→ **Raw data**
_ _ _ _ _
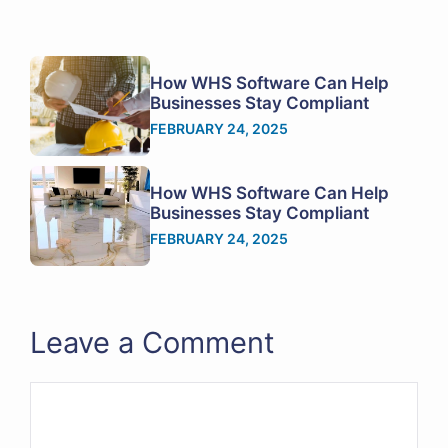
How WHS Software Can Help
Businesses Stay Compliant
FEBRUARY 24, 2025
How WHS Software Can Help
Businesses Stay Compliant
FEBRUARY 24, 2025
Leave a Comment
Comment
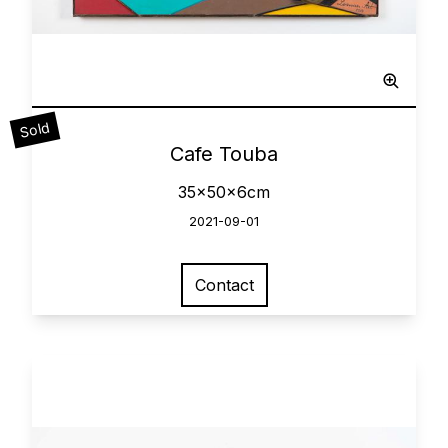
Sculpted Painting
Sold
0
Cafe Touba
35x50x6cm
2021-09-01
Contact
View larger image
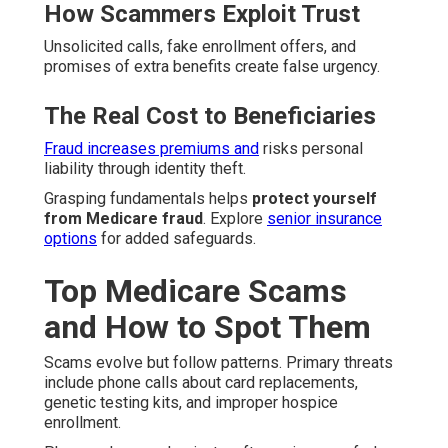
How Scammers Exploit Trust
Unsolicited calls, fake enrollment offers, and
promises of extra benefits create false urgency.
The Real Cost to Beneficiaries
Fraud increases premiums and
risks personal
liability through identity theft.
Grasping fundamentals helps
protect yourself
from Medicare fraud
. Explore
senior insurance
options
for added safeguards.
Top Medicare Scams
and How to Spot Them
Scams evolve but follow patterns. Primary threats
include phone calls about card replacements,
genetic testing kits, and improper hospice
enrollment.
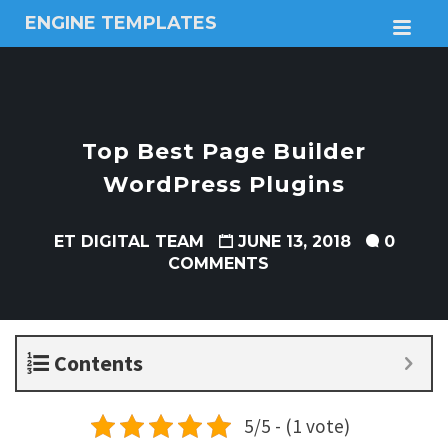
ENGINE TEMPLATES
M
Free
Joomla
templates,
Free
Wordpress
Top Best Page Builder
themes
WordPress Plugins
ET DIGITAL TEAM
JUNE 13, 2018
0
COMMENTS
Contents
5/5 - (1 vote)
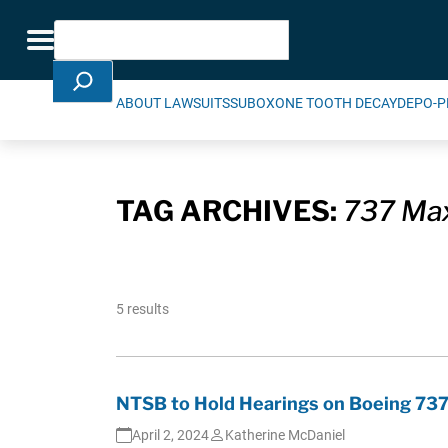
Skip Navigation
Search
Toggle navigation
ABOUT LAWSUITS
SUBOXONE TOOTH DECAY
DEPO-P
TAG ARCHIVES:
737 Ma
5 results
NTSB to Hold Hearings on Boeing 737
April 2, 2024
Katherine McDaniel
_ _ _ _ _
→ **Directions for this task**
Your answer should consist of all lines above that include the string "calls".

→ **Final answer**
Unsolicited calls, fake enrollment offers, and
include phone calls about card replacements,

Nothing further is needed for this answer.